[GUEST CONTRIBUTOR - PAUL BURKE]
Obamacare causes 8,000 deaths per year, because of penalties it puts on hospitals The penalties started in October 2012. Death rates from heart failure have risen ever since, because hospital treatment for heart failure has fallen.
Obamacare fines hospitals when they treat Medicare patients for heart failure, if the patients need another hospital stay within a month. Hospitals need to avoid the fines, so now they treat 20,000 fewer patients for heart failure, compared to four years ago, before the penalties.
Do patients survive the loss of treatment?
No. CDC says death rates from heart failure rose after 2012, though these deaths had fallen every year from 2000 to 2012. Higher death rates in 2013 and 2014 mean 7,200 and 9,600 more people died from heart failure in these years than would have died if the 2012 death rate had continued.
The term "heart failure" is also called "congestive heart failure" or cardiomyopathy. It refers to weak pumping because of muscle deterioration, stiffness, leaking valves, etc. It is not the same as a heart attack or heart stopping. It is a major cause of death in the US.
These are the latest national figures, but five earlier studies from 2010-2014 also showed that hospitals which had fewer re-hospitalizations had more deaths, especially among heart failure patients.
Medicare said in August 2012, "We are committed to monitoring the measures and assessing unintended consequences over time, such as the inappropriate shifting of care, increased patient morbidity and mortality, and other negative unintended consequences for patients." They have not reported any of these monitoring results in 4 years.
Re-hospitalization penalties give hospitals an incentive to treat fewer seniors. Medicare even gives hospitals an online tool to predict re-hospitalization risk for each potential patient.

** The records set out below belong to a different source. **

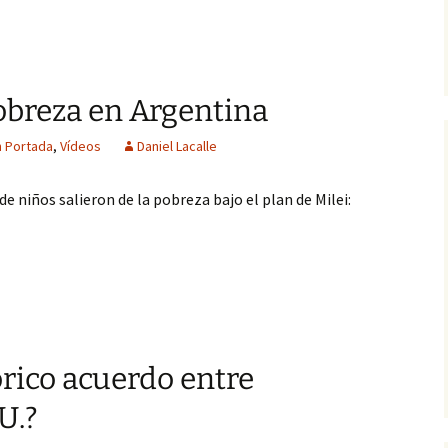
pobreza en Argentina
n Portada
,
Vídeos
Daniel Lacalle
e niños salieron de la pobreza bajo el plan de Milei:
órico acuerdo entre
U.?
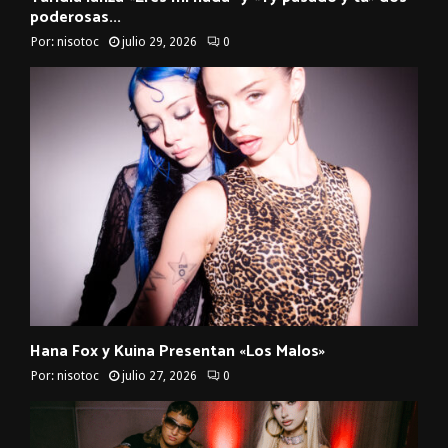
poderosas...
Por:
nisotoc
julio 29, 2026
0
Hana Fox y Kuina Presentan «Los Malos»
Por:
nisotoc
julio 27, 2026
0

Hospitals can avoid penalties by any mix of the following:
· Avoid admitting the sickest Medicare patients with heart failure ("There's not much we can do for you. Treatments are risky. You're better off at home.")
· Treat as many as possible of the least sick outside of hospitals
· Improve subsequent care for those admitted, to reduce re-hospitalizations
It is easier to give less care than to improve it, though hospitals certainly are doing both. And the result we see is that death rates have started to rise.

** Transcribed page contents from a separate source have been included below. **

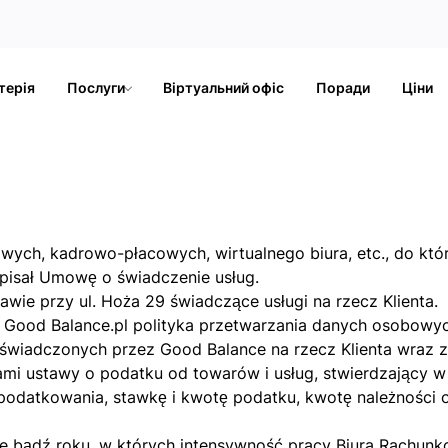
терія
Послуги
Віртуальний офіс
Поради
Ціни
h, kadrowo-płacowych, wirtualnego biura, etc., do której
dpisał Umowę o świadczenie usług.
awie przy ul. Hoża 29 świadczące usługi na rzecz Klienta.
ej Good Balance.pl polityka przetwarzania danych osobowy
świadczonych przez Good Balance na rzecz Klienta wraz z 
mi ustawy o podatku od towarów i usług, stwierdzający w
odatkowania, stawkę i kwotę podatku, kwotę należności o
ale bądź roku, w których intensywność pracy Biura Rachu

The figures here count hospital admissions in July 2008-June 2011, compared to July 2012-June 2015. These are the oldest and newest comparable data available. Medicare released the older data in a comparable form in May 2013.
Re-hospitalization penalties are large. Hospitals get $6,000 for treating a Medicare heart failure patient, but pay a $27,000 penalty for each re-hospitalization within 30 days, above the national average rate. So every hospital tries to be below the average, driving the average down and the risk of penalties up every year. There are also minimal adjustments for the mix of patients each hospital serves.
Penalties total $71 million this year, down from $76 million last year, because hospitals treat fewer Medicare patients for heart failure. The only way hospitals as a group can reduce their penalties is by treating fewer patients. And they do.
The penalties apply to patients treated under Medicare Part B. Hospitals which face the re-hospitalization penalties now admit 5% fewer Part B patients for heart failure than four years ago, even though the total number of seniors covered by Part B increased 12% in the same period.
There are also penalties for re-hospitalizing patients after coronary bypasses. The penalty is $188,000 for each one above the national average rate; penalties began October 2017. Penalties after elective hip and knee replacements are $239,000 and began October 2014. The penalty calculations are written into Obamacare. It is too early to see if the number of people treated has fallen, but the American College of Surgeons warned Medicare that treatment would be cut: "the potential that these hospitals will decrease their care for such patients, thereby creating an access issue."
One state is exempt from the penalties: Maryland, where Medicare has its headquarters, and where many of its retirees live.
Medicare penalizes all unplanned re-hospitalizations, even if they are unrelated to the original care. The law only lets Medicare penalize readmissions related to the initial care, but Medicare found that law, "difficult to implement." So they decided not to follow the law. Obeying the law would help, but penalties would still discourage treatment of frail seniors, who have above-average risks. The law and the penalties themselves are wrong.
In 67 metro areas, Medicare has a second way to discourage hip and knee replacements, especially for the frailest patients who may need them most: hospitals must pay nearly all medical expenses for 90 days after treatment, though they have almost no control over these costs. After coronary bypasses next year, hospitals will similarly have to pay for 90 days of costs. Fewer hip and knee replacements and coronary bypasses, when Medicare patients need them, condemn seniors to reduced activity and faster decline.
Medicare and Social Security do save money when patients die sooner, but that is not how the country wants to save money.